The IRS is making easier for taxpayers to calculate the optimal amount. On its website at www.irs.gov, you can find a withholding calculator that does all the grunt work for you. All you have to do is go through several simple steps and enter the results on Form W-4.
Who should use this nifty device? The IRS says the following taxpayers may benefit:
- Employees who would like to change their withholding to reduce their tax refund or their balance due;
- Employees whose situations are only approximated by the worksheets on the paper W-4 (e.g., anyone with concurrent jobs or couples in which both are employed; those entitled to file as Head of Household; and those with several children eligible for the Child Tax Credit); and
- Employees with non-wage income in excess of their adjustments and deductions, who would prefer to have tax on that income withheld from their paychecks rather than make periodic separate payments through the estimated tax procedures.
But the IRS adds this caveat: If you think you will be subject to the alternative minimum tax (AMT), self-employment tax or other taxes, you will probably achieve more accurate withholding results by following the instructions in Pub. 505 (Tax Withholding and Estimated Tax).
We went through the process using a hypothetical example of a joint filer with $150,000 of salary, two dependents and annual itemized deductions of $10,000. The taxpayer currently has income tax of $1,500 withheld from each monthly paycheck (i.e., $9,000 halfway through 2015).
Based on the information entered into the calculator (and absent other factors), the anticipated income tax for 2015 is $23,938. If the hypothetical taxpayer doesn’t change the current withholding arrangement, $18,000 in income tax will be withheld for 2015, leaving $5,938 due when the 2015 tax return is filed.
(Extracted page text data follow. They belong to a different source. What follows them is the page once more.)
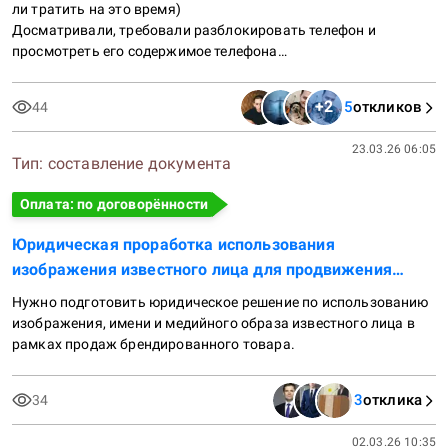
ли тратить на это время)

Досматривали, требовали разблокировать телефон и 
просмотреть его содержимое телефона

Все без понятых и какого-либо объяснения причин
+
2
5
откликов
44
23.03.26 06:05
Тип:
составление документа
Оплата: по договорённости
Юридическая проработка использования
изображения известного лица для продвижения
своего товара
Нужно подготовить юридическое решение по использованию 
изображения, имени и медийного образа известного лица в 
рамках продаж брендированного товара.
3
отклика
34
02.03.26 10:35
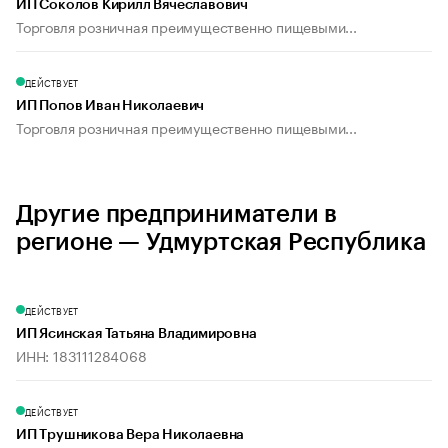
ИП Соколов Кирилл Вячеславович
Торговля розничная преимущественно пищевыми...
ДЕЙСТВУЕТ
ИП Попов Иван Николаевич
Торговля розничная преимущественно пищевыми...
Другие предприниматели в
регионе — Удмуртская Республика
ДЕЙСТВУЕТ
ИП Ясинская Татьяна Владимировна
ИНН: 183111284068
ДЕЙСТВУЕТ
ИП Трушникова Вера Николаевна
To meet the anticipated tax liability of $23,938, the taxpayer should change the existing withholding arrangement by claiming 0 allowances and adding an extra amount of $1,469 for the balance.
This easy-to-use tool provides a bulls–eye number to target at any point during the year. Clients should be informed of its availability.
Of course, some clients may prefer to overwithhold during the year and benefit from a refund each tax return season, even though this is effectively giving the government interest-free use of their funds. They might consider this to be a forced method of saving that works for them. Those taxpayers can choose to stick with their current withholding setup, but the calculator can still be used to quantify the expected refund.